There is a moment in Tender Mercies from which I understood its characters, and the fears and regrets which kept them from living fulfilling lives, that moment came from lead character Mac Sledge when saying “I don’t like happiness, never trusted it, never have, never will”. Those words said with such clarity of truth and honesty speak volumes of this man’s life, his hardships and turmoil’s and are delivered by a truly exceptional actor finding the right tone and voice for a man minimal in words however words which reflect a lifetime of pain.
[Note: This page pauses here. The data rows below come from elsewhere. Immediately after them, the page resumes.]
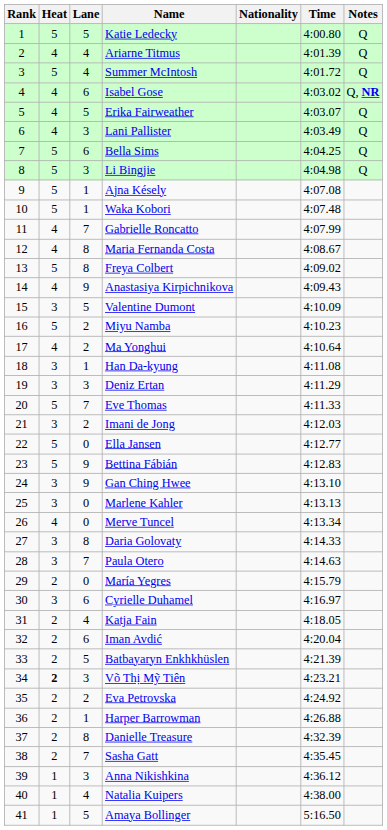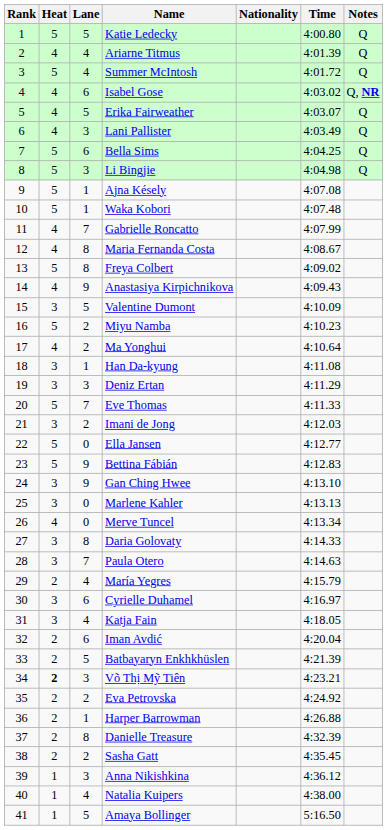María Yegres | Lane: 0 -> 4
Katja Fain | Heat: 2 -> 3
Sasha Gatt | Lane: 7 -> 2
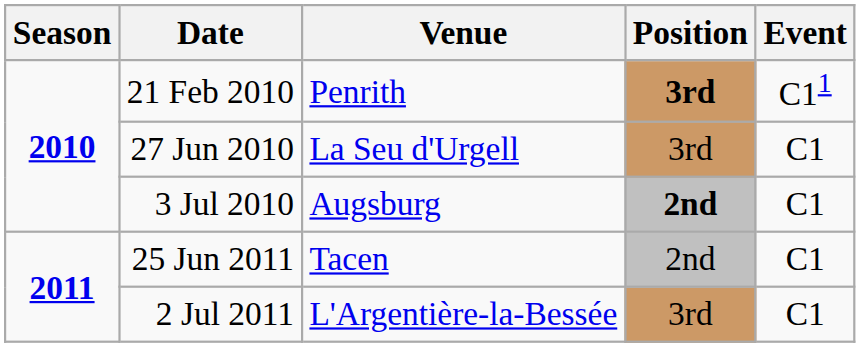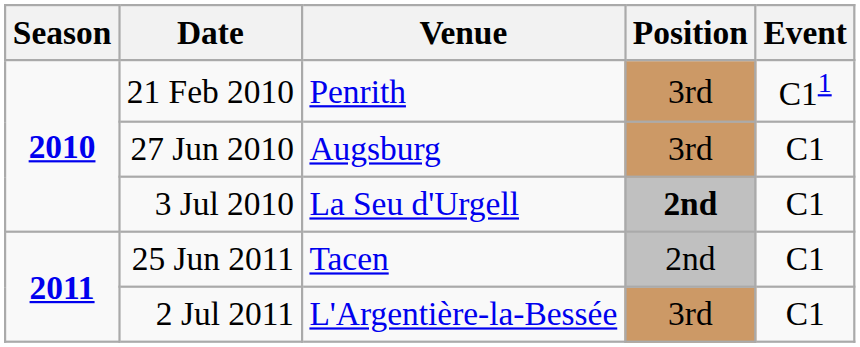21 Feb 2010 | Position: bold -> normal
27 Jun 2010 | Venue: La Seu d'Urgell -> Augsburg
3 Jul 2010 | Venue: Augsburg -> La Seu d'Urgell
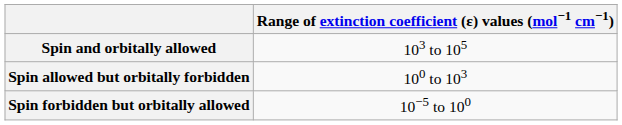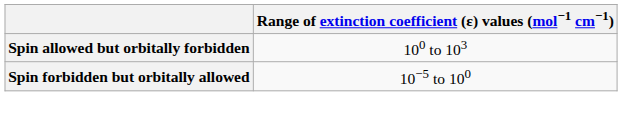- row: Spin and orbitally allowed | 103 to 105
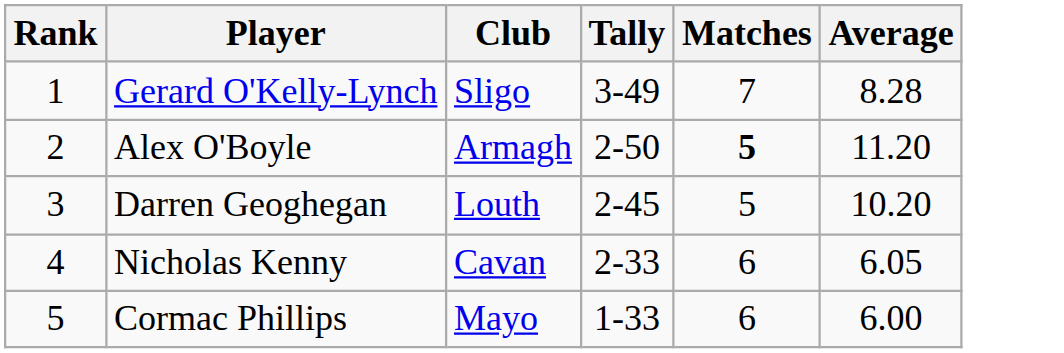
The actor is Robert Duvall, whom won a well-deserved academy award for this performance, he is better known to many as the trusted advisor Tom Hagan in The Godfather which in every way contrasts what he does in this film. Duvall plays Mac Sledge a washed up country singer fallen from grace although at the beginning we are not aware of this, he simply is a drunken man, you know the sort who you find slumped on a bench in any town not taking a second thought to how they got there or what they perhaps could have stood for in the world. When we are introduced to him he is hung over at a motel unkempt and dishevelled, he has no home or money and asks for a job from the owner Rosa Lee (Tess Harper) whom accepts and the two begin a relationship.

We begin to learn of Mac’s former fame as a country singer and how he let booze ruin it, with this came the family he left behind, his wife and a young child. Rosa likewise has pains of her own, her husband died in Vietnam leaving her alone to raise her young son and the two perhaps see each other as a second chance for happiness.

Fortune smiles on Mac when a local band want him to perform in their group as they are big fans of his, the moment when the boys see Mac reminded me of how I would feel meeting an idol, the joy and adulation of it and no matter how far they would have fallen from mass popularity, to me they would always still have that aura that captivated me in their heyday. In this moment Mac became something different to me he no longer represented a drunken failure but a man with pride and integrity for a talent which he still is passionate about.

The scene which captures the depth of Mac’s pain occurs in a conversation with his estranged daughter, meeting again trying to rekindle their relationship lost she mentions a song he used to sing her as a child, she names the song Mac says he doesn’t remember it. When she leaves Mac stands at the window and sings the song as if it has never left him. I loved the directing of this scene so simple yet poignant; the camera is positioned so we see Mac in long shot and as a lone figure showing the whole open space of the room.

I wondered why we didn’t see a close up of Mac and the emotion that evoked old memories while singing that song. Wouldn’t that have made us as an audience more connected to him and the scene as a whole? However I suppose that is what the scene is about, much like the film the distrust of happiness and his admission to the song would allow for a connection he is simply not ready for. The singing to himself is his own personal moment of happiness even if it is brief but it can be controlled and should be Mac’s moment alone, the distance in the frame between him and us does justice to the isolation of the character.

Duvall is an actor who always brings a high degree of authenticity to his roles, in The Godfather his loyalty as Hagan is honest and true, in Network his performance as a ruthless Network executive is chilling. Here he brings a man who changes our perception and much unlike the drunken man slumped on a bench we are given the opportunity to find the truth behind our initial prejudices. Duvall creates a quiet understated performance which compliments both the direction and the screenplay being subtle and delicate allowing us to hear the characters words and to feel their pain.